Although some of this replacement represents genuine epistemic progress by
superseding outdated models, creative destruction of this kind can also drive
diversity collapse. This poses a unique challenge: Unlike traditional
scientific progress, where new methods enhance disciplinary toolkits but
disciplines remain distinct, AI’s efficiency could create a monoculture of
research practices within and across fields.”
Keep Reading
Perhaps this is the function of reading: maintaining and
expanding the diversity of science. Maybe science is not (just) about tables
full of numbers, inscrutable to humans but transparent to AI. Maybe the
interpretive element -- reading metaphors about polyester -- is essential too.

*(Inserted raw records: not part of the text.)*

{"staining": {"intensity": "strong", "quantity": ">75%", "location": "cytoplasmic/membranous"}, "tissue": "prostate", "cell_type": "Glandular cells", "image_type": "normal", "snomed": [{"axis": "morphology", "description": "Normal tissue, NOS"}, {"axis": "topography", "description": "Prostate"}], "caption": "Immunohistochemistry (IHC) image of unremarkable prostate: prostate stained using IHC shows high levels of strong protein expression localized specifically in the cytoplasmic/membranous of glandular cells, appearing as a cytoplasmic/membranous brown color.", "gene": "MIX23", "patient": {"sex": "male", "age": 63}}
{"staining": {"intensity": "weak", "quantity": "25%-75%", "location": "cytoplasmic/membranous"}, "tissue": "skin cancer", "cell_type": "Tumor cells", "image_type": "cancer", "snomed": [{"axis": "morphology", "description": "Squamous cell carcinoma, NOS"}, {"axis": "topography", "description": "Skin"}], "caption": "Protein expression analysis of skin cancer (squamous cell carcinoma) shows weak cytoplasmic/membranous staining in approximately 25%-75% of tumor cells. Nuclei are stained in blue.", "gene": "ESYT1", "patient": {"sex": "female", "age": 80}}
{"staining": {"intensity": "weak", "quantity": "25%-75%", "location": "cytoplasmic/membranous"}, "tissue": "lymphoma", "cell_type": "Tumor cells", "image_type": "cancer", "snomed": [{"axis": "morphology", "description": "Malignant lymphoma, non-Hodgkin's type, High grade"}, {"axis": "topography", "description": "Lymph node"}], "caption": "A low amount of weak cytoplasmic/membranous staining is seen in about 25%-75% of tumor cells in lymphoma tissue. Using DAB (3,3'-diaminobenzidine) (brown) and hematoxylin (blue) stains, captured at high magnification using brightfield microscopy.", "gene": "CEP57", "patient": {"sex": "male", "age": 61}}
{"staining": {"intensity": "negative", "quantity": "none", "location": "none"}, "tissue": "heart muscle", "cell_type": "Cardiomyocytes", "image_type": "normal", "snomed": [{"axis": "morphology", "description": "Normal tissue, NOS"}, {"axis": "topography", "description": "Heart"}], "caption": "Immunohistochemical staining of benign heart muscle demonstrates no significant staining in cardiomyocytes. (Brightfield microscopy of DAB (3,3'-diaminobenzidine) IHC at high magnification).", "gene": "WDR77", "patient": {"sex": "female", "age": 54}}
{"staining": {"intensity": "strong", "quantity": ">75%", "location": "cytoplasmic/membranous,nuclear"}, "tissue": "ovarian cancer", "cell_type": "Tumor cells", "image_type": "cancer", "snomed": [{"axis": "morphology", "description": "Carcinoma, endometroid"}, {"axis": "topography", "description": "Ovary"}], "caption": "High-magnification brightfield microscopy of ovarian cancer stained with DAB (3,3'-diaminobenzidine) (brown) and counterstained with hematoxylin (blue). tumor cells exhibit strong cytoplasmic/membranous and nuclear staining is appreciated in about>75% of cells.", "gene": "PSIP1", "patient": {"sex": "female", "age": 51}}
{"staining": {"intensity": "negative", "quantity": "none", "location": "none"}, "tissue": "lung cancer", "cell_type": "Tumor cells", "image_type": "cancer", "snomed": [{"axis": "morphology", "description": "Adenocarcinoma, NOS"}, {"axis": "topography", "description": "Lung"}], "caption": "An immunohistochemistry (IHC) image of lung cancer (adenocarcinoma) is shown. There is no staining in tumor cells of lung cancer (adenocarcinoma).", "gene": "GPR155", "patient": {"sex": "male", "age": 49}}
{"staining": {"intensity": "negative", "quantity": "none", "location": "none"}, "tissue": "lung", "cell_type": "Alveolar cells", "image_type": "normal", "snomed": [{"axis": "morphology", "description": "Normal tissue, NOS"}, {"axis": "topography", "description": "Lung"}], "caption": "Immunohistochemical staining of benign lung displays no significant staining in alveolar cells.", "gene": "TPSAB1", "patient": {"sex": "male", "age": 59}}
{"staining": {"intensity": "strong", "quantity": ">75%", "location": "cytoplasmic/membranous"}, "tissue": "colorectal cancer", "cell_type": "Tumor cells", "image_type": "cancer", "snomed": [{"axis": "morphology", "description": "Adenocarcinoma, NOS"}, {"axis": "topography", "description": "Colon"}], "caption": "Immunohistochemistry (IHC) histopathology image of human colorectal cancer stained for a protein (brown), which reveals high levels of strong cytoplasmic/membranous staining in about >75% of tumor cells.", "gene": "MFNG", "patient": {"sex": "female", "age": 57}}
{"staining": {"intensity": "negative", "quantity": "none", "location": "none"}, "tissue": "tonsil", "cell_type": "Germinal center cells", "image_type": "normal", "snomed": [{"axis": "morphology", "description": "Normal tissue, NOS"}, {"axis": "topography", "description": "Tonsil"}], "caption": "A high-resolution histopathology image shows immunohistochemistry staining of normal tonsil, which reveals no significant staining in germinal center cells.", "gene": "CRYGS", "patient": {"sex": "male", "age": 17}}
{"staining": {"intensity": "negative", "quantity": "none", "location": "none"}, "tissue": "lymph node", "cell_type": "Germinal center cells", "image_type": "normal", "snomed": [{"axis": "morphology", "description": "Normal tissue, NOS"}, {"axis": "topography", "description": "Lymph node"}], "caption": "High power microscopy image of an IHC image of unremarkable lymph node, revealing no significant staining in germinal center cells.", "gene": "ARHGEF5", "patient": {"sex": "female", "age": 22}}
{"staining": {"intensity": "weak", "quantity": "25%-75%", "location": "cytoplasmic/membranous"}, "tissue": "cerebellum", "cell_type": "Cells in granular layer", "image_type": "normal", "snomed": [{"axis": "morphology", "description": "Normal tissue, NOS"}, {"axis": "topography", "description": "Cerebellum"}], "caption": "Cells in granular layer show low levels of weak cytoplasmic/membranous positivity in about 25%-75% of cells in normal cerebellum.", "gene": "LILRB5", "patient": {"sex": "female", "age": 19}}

I spent this fall at Copenhagen Business School in a
department named Business Humanities and Law. The group included philosophers,
historians, legal scholars -- people for whom writing and reading are the
essence of their scholarship. I had the privilege to attend their annual
writing retreat near Elsinore (Hamlet’s castle), where we spent two days
discussing each others’ work in small groups. Everyone had done the reading,
and the conversations were intense and exhilarating. Drafts of pieces on corporate
personhood, the ethics of hierarchy, tort law, AI and entrepreneurship,
international taxation, soccer team ownership, and the weird popularity of the
business model canvas created a diverse buffet. And every piece made me reflect
on my own work in different ways.
Specific conversations, in a specific place, about specific
pieces of writing, sparked insights, not just about findings but about how
to think about them. We were a community of readers engaged in
a common cause, centered on reading. (And for the record: Polyester is an
excellent metaphor: it’s synthetic, slippery, unnatural, uncomfortable, and
disposable, yet non-biodegradable, leaching microplastics into the environment
for centuries. Really, polyester is the tofu of metaphors, readily absorbing
the flavors around it.)
Perhaps humans and reading are superfluous in some realms of
science. But I’m happy to be dialed into conversations where reading is
fundamental. At its best, ASQ and other journals serve to
convene these conversations, creating a community of careful readers (starting
with editors and reviewers) and advancing our collective understanding about
organizations. That community is worth preserving.